Rôle des anti-inflammatoires stéroïdiens et non stéroïdiens

Les anti-inflammatoires stéroïdiens inhibent les enzymes impliquées dans le métabolisme lipidique et limitent donc la synthèse de médiateurs de la résolution. Les GCs inhibent la cyclo- oxygénase 2 en inhibant NF-кB (Malcher-Lopes and Buzzi, 2009). De plus, les GCs par le biais de l’annexine-A1, inhibent la phospholipase A2 (Parente and Solito, 2004).

Les anti-inflammatoires non-stéroïdiens (AINS comme l’aspirine) inhibent les cyclo- oxygénases 1 et 2. Des AINS spécifiques de la cyclo-oxygénase 2, responsable de la synthèse des éicosanoïdes, sont en cours de développement (Serhan, 2011), ce qui permettrait de ne pas modifier la synthèse des médiateurs lipidiques de la résolution, comme les lipoxines, les résolvines D et les protectines.

Rôle émergent des microRNAs

Des boucles de contrôle négatif de l’inflammation, notamment pulmonaire, impliquant des micro-RNA (miRNA) ont été décrites.
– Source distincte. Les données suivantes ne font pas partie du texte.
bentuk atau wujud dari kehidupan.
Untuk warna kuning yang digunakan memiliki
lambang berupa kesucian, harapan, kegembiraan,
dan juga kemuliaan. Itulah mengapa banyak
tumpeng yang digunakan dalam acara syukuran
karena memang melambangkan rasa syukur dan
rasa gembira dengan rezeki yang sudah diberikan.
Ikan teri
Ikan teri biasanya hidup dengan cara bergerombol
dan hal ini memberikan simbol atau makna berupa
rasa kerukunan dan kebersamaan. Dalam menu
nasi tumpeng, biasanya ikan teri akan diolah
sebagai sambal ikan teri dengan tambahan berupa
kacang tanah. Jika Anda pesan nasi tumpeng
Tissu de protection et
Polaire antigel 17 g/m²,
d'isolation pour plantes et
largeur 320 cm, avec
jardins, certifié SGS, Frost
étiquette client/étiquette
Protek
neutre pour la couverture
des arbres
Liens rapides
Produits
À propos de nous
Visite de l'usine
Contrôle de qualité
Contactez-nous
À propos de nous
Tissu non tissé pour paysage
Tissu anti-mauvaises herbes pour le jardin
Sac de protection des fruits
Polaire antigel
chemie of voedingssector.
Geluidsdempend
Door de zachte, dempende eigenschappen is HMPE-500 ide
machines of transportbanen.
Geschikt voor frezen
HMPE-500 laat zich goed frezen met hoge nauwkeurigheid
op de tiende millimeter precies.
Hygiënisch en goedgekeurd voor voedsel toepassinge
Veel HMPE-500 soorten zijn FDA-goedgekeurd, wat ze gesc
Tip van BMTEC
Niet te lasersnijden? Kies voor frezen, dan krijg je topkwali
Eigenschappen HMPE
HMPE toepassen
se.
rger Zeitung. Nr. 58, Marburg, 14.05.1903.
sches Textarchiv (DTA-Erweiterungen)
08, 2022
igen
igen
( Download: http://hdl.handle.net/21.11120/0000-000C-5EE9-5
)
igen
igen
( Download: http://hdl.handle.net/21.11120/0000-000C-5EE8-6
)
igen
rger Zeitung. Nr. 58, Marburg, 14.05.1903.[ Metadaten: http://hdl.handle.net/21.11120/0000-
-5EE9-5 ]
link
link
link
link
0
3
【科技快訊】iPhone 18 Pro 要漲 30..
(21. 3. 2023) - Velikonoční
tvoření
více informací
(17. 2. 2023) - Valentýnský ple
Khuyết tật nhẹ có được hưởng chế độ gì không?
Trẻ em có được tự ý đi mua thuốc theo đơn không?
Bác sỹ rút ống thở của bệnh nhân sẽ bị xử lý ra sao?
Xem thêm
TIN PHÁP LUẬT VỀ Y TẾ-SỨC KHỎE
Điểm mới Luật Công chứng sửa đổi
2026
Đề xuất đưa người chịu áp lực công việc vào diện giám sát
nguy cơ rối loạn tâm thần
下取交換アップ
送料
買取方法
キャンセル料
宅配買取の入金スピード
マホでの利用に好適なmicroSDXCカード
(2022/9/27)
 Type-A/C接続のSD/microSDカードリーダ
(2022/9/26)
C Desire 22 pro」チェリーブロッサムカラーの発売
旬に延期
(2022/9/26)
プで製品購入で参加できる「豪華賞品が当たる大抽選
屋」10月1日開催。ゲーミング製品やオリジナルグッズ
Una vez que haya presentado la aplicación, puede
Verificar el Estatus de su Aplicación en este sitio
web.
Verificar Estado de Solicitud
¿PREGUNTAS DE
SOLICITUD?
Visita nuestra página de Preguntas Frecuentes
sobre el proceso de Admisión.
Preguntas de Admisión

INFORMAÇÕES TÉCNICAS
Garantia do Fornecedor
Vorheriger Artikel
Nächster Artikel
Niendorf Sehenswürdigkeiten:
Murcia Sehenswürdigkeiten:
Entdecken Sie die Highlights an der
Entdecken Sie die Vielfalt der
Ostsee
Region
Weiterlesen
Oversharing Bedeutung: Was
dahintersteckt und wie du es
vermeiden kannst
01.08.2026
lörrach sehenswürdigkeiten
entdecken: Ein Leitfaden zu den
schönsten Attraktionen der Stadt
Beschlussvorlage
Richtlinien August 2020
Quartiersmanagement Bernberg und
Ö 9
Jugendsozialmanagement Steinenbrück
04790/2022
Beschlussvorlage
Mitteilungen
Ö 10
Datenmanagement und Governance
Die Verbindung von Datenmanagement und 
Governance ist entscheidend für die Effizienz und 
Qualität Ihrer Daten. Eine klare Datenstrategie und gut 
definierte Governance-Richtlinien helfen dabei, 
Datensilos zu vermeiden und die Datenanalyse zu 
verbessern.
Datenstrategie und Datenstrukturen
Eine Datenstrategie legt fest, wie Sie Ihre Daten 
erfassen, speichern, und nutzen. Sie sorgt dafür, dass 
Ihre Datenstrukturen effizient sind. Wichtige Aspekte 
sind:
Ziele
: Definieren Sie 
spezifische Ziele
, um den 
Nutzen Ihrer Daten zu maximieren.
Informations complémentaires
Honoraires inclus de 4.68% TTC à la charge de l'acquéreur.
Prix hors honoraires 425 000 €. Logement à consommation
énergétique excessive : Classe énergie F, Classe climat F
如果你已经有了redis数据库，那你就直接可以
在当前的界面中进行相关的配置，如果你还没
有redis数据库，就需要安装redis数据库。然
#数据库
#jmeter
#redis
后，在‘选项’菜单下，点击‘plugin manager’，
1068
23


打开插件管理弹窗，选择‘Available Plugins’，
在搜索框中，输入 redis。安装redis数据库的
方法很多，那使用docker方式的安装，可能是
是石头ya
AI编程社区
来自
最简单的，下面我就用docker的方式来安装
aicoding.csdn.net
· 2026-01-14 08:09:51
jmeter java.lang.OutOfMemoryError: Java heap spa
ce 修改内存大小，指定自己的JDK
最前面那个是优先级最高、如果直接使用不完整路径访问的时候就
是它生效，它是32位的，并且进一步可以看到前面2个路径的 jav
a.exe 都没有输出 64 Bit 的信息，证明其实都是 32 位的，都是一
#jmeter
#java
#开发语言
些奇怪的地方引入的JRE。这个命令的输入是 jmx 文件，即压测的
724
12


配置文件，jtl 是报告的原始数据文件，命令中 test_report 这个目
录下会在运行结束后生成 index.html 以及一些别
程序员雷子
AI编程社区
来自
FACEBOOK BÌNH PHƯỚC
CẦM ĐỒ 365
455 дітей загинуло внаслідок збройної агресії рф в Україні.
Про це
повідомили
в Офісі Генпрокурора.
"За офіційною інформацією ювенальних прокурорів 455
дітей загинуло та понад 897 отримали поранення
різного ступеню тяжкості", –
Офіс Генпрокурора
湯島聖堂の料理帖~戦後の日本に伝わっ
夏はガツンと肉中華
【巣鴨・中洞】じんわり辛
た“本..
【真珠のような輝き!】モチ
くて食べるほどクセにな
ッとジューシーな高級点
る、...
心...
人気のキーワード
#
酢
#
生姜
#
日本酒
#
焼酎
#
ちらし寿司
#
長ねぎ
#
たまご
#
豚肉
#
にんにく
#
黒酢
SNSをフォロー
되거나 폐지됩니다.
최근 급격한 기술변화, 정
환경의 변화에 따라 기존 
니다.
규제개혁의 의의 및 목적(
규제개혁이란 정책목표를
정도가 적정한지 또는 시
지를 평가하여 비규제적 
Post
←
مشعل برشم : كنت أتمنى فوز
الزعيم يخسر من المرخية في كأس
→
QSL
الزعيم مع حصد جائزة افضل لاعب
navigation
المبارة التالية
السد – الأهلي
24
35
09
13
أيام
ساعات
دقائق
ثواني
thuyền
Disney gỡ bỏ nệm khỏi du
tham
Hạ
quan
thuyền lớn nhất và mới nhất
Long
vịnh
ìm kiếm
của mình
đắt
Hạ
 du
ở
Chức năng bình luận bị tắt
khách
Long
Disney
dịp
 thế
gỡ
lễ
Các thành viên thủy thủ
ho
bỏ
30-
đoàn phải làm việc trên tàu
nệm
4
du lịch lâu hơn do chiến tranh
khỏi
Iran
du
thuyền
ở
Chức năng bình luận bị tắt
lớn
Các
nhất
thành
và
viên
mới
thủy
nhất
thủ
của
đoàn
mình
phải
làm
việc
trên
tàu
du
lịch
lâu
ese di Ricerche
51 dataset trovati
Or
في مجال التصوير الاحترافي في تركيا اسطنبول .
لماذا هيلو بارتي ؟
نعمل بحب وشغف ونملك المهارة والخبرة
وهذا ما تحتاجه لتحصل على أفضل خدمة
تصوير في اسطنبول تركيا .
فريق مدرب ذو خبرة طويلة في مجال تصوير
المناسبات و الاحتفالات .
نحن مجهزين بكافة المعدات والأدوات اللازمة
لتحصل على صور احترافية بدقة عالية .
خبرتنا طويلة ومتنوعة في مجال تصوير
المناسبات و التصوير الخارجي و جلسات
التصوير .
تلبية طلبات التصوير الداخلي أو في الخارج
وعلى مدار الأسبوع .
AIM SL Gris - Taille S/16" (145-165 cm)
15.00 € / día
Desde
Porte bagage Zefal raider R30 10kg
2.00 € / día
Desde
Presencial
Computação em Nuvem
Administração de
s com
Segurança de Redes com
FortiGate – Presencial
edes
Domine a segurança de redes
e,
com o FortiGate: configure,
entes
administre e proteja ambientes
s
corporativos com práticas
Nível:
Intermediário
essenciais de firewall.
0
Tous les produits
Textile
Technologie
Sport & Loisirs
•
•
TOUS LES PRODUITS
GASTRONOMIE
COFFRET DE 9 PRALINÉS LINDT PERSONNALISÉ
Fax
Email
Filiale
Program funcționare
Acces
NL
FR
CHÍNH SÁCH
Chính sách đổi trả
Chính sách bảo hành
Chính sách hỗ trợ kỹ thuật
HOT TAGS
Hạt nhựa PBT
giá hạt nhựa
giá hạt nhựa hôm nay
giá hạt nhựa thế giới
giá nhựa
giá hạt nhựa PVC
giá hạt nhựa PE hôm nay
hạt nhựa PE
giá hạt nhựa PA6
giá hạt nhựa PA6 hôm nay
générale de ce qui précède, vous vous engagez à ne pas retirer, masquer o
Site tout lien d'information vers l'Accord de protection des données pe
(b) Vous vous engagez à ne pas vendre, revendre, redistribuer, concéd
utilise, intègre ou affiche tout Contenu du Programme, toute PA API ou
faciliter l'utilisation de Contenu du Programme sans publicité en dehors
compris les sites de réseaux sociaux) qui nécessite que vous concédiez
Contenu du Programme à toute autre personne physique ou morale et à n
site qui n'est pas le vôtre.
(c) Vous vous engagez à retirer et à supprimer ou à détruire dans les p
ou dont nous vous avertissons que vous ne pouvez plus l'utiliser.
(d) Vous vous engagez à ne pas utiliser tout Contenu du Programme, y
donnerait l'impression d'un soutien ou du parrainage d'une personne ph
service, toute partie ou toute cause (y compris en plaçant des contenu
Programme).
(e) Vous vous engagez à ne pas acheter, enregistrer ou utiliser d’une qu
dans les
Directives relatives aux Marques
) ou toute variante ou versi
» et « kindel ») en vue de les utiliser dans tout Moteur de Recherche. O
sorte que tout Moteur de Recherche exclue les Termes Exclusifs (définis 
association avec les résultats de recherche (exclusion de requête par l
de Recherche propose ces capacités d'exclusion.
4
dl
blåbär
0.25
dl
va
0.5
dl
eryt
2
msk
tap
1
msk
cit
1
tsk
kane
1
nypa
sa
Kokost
Un profil d’expression de miRNA a été décrit dans des pathologies pulmonaires comme la mucoviscidose, la BPCO et l’asthme, traduisant une dérégulation de l’inflammation. Par exemple dans la BPCO, l’expression de 23 miRNAs est diminuée comme miR- 30, miR-146, miR-155, alors que 5 sont augmentés comme miR-494. Ces dérégulations aboutissent à l’activation de la voie NF-кB en modulant la signalisation sous le TLR-4. Mieux comprendre leur régulation ouvrira sans doute à l’avenir de nouvelles cibles thérapeutiques (Oglesby et al., 2010).